Starter-less Soft Rye Sandwich Bread

I have quite a bit of rye flour lying around, and no real intention of using. This is a problem. Or, at least, was a problem. Based on how good the first batch was, I think this recipe will fix the problem for the foreseeable future. Even though it burst its seam and didn't look anywhere near as pretty as the photos in the book led me to believe. False advertisement, I tell you.
The design on the inside is supposed to be a bulls-eye but... yeah. It isn't. Sorry about that coworkers. Now, there is something a teeny bit wrong about calling this rye bread.
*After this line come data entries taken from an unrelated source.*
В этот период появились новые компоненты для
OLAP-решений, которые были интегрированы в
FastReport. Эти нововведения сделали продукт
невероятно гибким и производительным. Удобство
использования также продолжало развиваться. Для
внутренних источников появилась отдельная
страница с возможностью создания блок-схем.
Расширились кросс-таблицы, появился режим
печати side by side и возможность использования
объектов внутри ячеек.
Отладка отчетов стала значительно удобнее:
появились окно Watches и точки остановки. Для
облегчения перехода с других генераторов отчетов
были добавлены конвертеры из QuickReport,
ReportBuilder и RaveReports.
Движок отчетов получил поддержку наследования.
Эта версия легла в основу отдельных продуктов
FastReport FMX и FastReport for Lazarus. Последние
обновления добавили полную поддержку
Yes, it uses rye flour. No, it doesn't taste a thing like the rye bread you get your pastrami on. It is much lighter (using only light rye flour), less tangy (having no starter), and way fluffier (because it has heavy whipping cream in it). When it came out of the oven, it was nearing the airiness and general unreality of Wonderbread, except with healthier ingredients. Kind of. You did see the mention of heavy whipping cream, yes?
 Above is the burst seam. And below, after the jump, you'll find the recipe, etc.

I did a few things differently with this loaf: I improvised a proofing couch, consisting of some wine bottles and a rolling pin. I placed each loaf sandwiched (with a little room to spread) between two of these firm surfaces. They didn't lose any of their shape as they rose/proofed, but I can't say it was all due to the couch. This dough was very firm and probably would have held just fine. To avoid the splitting at the seams, instead of using an equal amount of dough for each layer, I would use more for the outer layers so as to not stretch it so thin on the outermost wrap. At least one of the loaves didn't burst, but I haven't cut into it yet so I don't know what the inside did.


Soft Rye Sandwich Bread
Makes 1 small loaf (pictured is 2 of these recipes)
~15 minutes at night, 3+ hours the next day (2.5ish hour rise, 35 minute bake, cool)

227g bread flour
71g light rye flour
145g lukewarm water
10g honey
19g vegetable oil
2g + a little more instant yeast
10g cocoa powder (optional, to get a dark loaf)
6g salt
60g heavy whipping cream (or buttermilk, or yogurt)
10 or so fennel seeds

To make it as I've (attempted) to, make two of these recipes - one with cocoa powder and one without.

Combine all the dry ingredients and mix together. Add in liquids and stir vigorously for 2-3 minutes. It should get a little tough to stir due to the rye flour. Let rest for 5 minutes, then stir again for 2-3 minutes. The dough should form a ball and be tacky; if not, adjust by adding more water (if it is too dry) or bread flour (if it is sticky). Transfer to a lightly-floured work surface and knead for 30 seconds or so, adjusting by feel. Form back into a ball and place in a fridge for at least one night.

Remove the dough from the fridge. Rip the dark and light balls into four pieces, each. Roll the pieces out into a rectangle about as long as you want the loaf, and 5-ish inches wide. For the center piece, letter fold it, sealing the seam, and rock back and forth to get it rounded. Take the next piece, of the opposite color, and wrap it around (sealing the seam tightly). Do two more layers and then place on a parchment-lined pan. Lightly spray the dough with oil and cover with plastic.

Let it rise for 2-3 hours, until it has grown to 1.5 times its original size. Preheat the oven to 400 degrees; when heated, place the bread in the oven for 15-20 minutes, rotate the loves, and let them cook for 20-30 more minutes. Look for the telltale "done" signs: the crust looks a little browned, they sound hollow when thumped. If you have a thermometer, 190 degrees is the temperature you want in the center. Let cool for around an hour before slicing.